Celebrating Deputy Assistant Secretary for Public Affairs

After 43 years at HHS, half at NIH and half at the Department, our Deputy Assistant Secretary for Public Affairs, Bill Hall, is retiring.

As I always say, Bill is not a staff member of the Office of the Assistant Secretary for Public Affairs, he is an HHS institution. He has left a great legacy at HHS: he shaped the way the Department communicates while serving under the leadership of 13 secretaries and 8 administrations.

He is a household name to many in the field of public health, here in DC and around the world, where he has helped us establish international links that have been instrumental in our response to global health issues ranging from Zika, Ebola, H1N1 and West Nile. Viruses and SARS up to COVID-19 in recent years.

As an excellent communicator, he has honed the ability to synthesize complex scientific concepts into more digestible messages for the public and the media. But he doesn’t just distill complex scientific concepts, he understands them and can (and often has) act as an adviser to HHS secretaries and other senior leaders throughout the Department.

Bill began his career as a part-time student employee at NIH and stayed there for 18 years, rising through the ranks. He had started in school studying to be a doctor but fell in love with communications working at his school’s radio station. At HHS, he was able to combine his love for science and biology with his passion for communication.

He has spent the remainder of his time at HHS on our Public Affairs team in the Secretary’s Office, where he has been able to advise secretaries on emergency response and crisis communications to keep people safe.

Bill was deployed to New York after 9/11, where he served as a spokesperson for HHS as teams were deployed to provide mental health, family unification, and other supports and services. He even sent a team of vets to help search and rescue countless pets.

From there, Bill continued to lead the way in emergency response and crisis communications, championing the importance of communications in health emergencies, often serving as our first line of defense along with treatments and vaccines, we have a responsibility to inform people how to keep themselves and others safe. Bill’s career has been a testament to how public health communications can save lives.

When the Global Health Security Initiative was established, Bill contacted a friend at the Canadian Ministry of Health to form a communications working group of the G7, EU and World Health Organization health ministries. This group became a central pillar of the initiative, and Bill went on to lead hands-on exercises for ministers of health from around the world as they gathered for these meetings.

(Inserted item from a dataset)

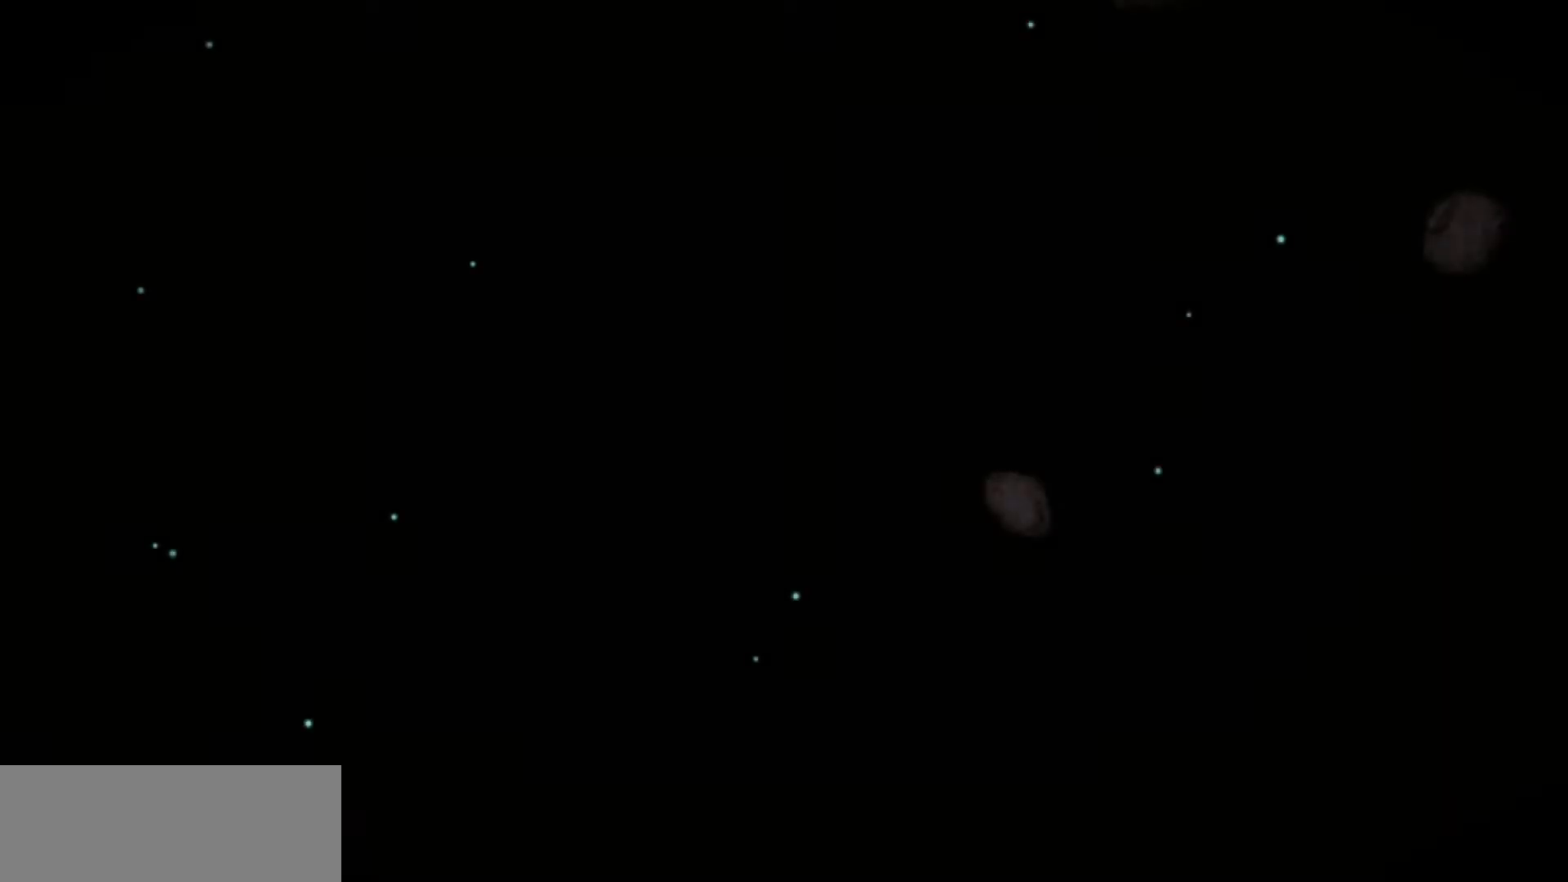
{"keys": ["door"], "events": [[50, "down", "up"], [83, "door", "up"], [183, "down", "down"], [233, "door", "down"], [283, "door", "up"], [283, "down", "up"], [317, "down", "down"], [417, "door", "down"], [467, "down", "up"]]}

Bill perfectly sums up the meaningful work we do every day here at HHS and why we do it. When he is asked why he has enjoyed working at Health and Human Services for so long, he likes to say “because ‘human’ is in the name.”

So I wanted to take a moment and write a little bit about Bill and the legacy he’s leaving behind – it’s part of history. Stories like hers humanize the work we do and show what it looks like when we have professionals who take a people-first approach to work.

Bill, thank you for your tireless work on behalf of the American people, and congratulations on making your mark at HHS.

We wish you a very happy retirement.